[Lines excerpted from a collection]
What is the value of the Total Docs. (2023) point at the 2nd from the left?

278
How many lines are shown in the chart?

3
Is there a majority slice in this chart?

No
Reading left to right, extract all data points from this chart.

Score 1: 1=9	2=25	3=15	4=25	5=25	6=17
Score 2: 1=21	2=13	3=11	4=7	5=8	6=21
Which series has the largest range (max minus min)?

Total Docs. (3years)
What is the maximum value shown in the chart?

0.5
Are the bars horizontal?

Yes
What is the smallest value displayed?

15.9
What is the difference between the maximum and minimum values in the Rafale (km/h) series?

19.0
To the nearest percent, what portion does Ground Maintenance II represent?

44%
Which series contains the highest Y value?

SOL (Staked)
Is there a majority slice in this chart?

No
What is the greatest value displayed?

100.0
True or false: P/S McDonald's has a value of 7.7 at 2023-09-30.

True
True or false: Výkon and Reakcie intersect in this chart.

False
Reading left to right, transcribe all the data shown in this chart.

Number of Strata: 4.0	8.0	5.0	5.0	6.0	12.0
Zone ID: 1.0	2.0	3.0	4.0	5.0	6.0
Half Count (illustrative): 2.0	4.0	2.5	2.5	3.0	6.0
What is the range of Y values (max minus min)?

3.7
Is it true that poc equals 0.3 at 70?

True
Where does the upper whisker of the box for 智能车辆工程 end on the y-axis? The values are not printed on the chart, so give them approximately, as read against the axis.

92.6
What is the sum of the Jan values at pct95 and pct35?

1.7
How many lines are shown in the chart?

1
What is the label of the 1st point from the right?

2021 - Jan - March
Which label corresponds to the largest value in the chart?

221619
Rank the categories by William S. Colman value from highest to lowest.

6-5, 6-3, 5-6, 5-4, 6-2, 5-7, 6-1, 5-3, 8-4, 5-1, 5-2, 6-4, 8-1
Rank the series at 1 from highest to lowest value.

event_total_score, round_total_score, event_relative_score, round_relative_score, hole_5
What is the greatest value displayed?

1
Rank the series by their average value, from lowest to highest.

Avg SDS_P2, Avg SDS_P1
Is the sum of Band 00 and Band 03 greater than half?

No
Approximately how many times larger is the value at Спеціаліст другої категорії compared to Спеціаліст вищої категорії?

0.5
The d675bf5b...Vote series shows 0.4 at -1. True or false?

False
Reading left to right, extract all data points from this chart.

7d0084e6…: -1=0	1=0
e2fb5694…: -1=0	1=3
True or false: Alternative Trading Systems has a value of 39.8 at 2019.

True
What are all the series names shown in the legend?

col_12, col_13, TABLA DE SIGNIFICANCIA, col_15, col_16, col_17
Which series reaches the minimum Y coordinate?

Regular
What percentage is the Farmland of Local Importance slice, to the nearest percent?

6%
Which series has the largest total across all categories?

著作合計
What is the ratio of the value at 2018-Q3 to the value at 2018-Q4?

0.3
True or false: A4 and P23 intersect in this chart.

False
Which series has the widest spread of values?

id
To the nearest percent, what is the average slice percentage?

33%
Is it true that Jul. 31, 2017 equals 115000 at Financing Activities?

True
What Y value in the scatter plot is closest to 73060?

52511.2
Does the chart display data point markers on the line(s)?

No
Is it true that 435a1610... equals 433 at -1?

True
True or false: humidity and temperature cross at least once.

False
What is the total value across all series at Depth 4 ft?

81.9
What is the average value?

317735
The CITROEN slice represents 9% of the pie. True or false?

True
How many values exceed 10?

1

● **PROBLEM DESCRIPTION**: Swap "majority slice" for "dominant slice" throughout the lines above, leaving everything else unchanged.

● **SOLUTION TO THIS PROBLEM**:
What is the value of the Total Docs. (2023) point at the 2nd from the left?

278
How many lines are shown in the chart?

3
Is there a dominant slice in this chart?

No
Reading left to right, extract all data points from this chart.

Score 1: 1=9	2=25	3=15	4=25	5=25	6=17
Score 2: 1=21	2=13	3=11	4=7	5=8	6=21
Which series has the largest range (max minus min)?

Total Docs. (3years)
What is the maximum value shown in the chart?

0.5
Are the bars horizontal?

Yes
What is the smallest value displayed?

15.9
What is the difference between the maximum and minimum values in the Rafale (km/h) series?

19.0
To the nearest percent, what portion does Ground Maintenance II represent?

44%
Which series contains the highest Y value?

SOL (Staked)
Is there a dominant slice in this chart?

No
What is the greatest value displayed?

100.0
True or false: P/S McDonald's has a value of 7.7 at 2023-09-30.

True
True or false: Výkon and Reakcie intersect in this chart.

False
Reading left to right, transcribe all the data shown in this chart.

Number of Strata: 4.0	8.0	5.0	5.0	6.0	12.0
Zone ID: 1.0	2.0	3.0	4.0	5.0	6.0
Half Count (illustrative): 2.0	4.0	2.5	2.5	3.0	6.0
What is the range of Y values (max minus min)?

3.7
Is it true that poc equals 0.3 at 70?

True
Where does the upper whisker of the box for 智能车辆工程 end on the y-axis? The values are not printed on the chart, so give them approximately, as read against the axis.

92.6
What is the sum of the Jan values at pct95 and pct35?

1.7
How many lines are shown in the chart?

1
What is the label of the 1st point from the right?

2021 - Jan - March
Which label corresponds to the largest value in the chart?

221619
Rank the categories by William S. Colman value from highest to lowest.

6-5, 6-3, 5-6, 5-4, 6-2, 5-7, 6-1, 5-3, 8-4, 5-1, 5-2, 6-4, 8-1
Rank the series at 1 from highest to lowest value.

event_total_score, round_total_score, event_relative_score, round_relative_score, hole_5
What is the greatest value displayed?

1
Rank the series by their average value, from lowest to highest.

Avg SDS_P2, Avg SDS_P1
Is the sum of Band 00 and Band 03 greater than half?

No
Approximately how many times larger is the value at Спеціаліст другої категорії compared to Спеціаліст вищої категорії?

0.5
The d675bf5b...Vote series shows 0.4 at -1. True or false?

False
Reading left to right, extract all data points from this chart.

7d0084e6…: -1=0	1=0
e2fb5694…: -1=0	1=3
True or false: Alternative Trading Systems has a value of 39.8 at 2019.

True
What are all the series names shown in the legend?

col_12, col_13, TABLA DE SIGNIFICANCIA, col_15, col_16, col_17
Which series reaches the minimum Y coordinate?

Regular
What percentage is the Farmland of Local Importance slice, to the nearest percent?

6%
Which series has the largest total across all categories?

著作合計
What is the ratio of the value at 2018-Q3 to the value at 2018-Q4?

0.3
True or false: A4 and P23 intersect in this chart.

False
Which series has the widest spread of values?

id
To the nearest percent, what is the average slice percentage?

33%
Is it true that Jul. 31, 2017 equals 115000 at Financing Activities?

True
What Y value in the scatter plot is closest to 73060?

52511.2
Does the chart display data point markers on the line(s)?

No
Is it true that 435a1610... equals 433 at -1?

True
True or false: humidity and temperature cross at least once.

False
What is the total value across all series at Depth 4 ft?

81.9
What is the average value?

317735
The CITROEN slice represents 9% of the pie. True or false?

True
How many values exceed 10?

1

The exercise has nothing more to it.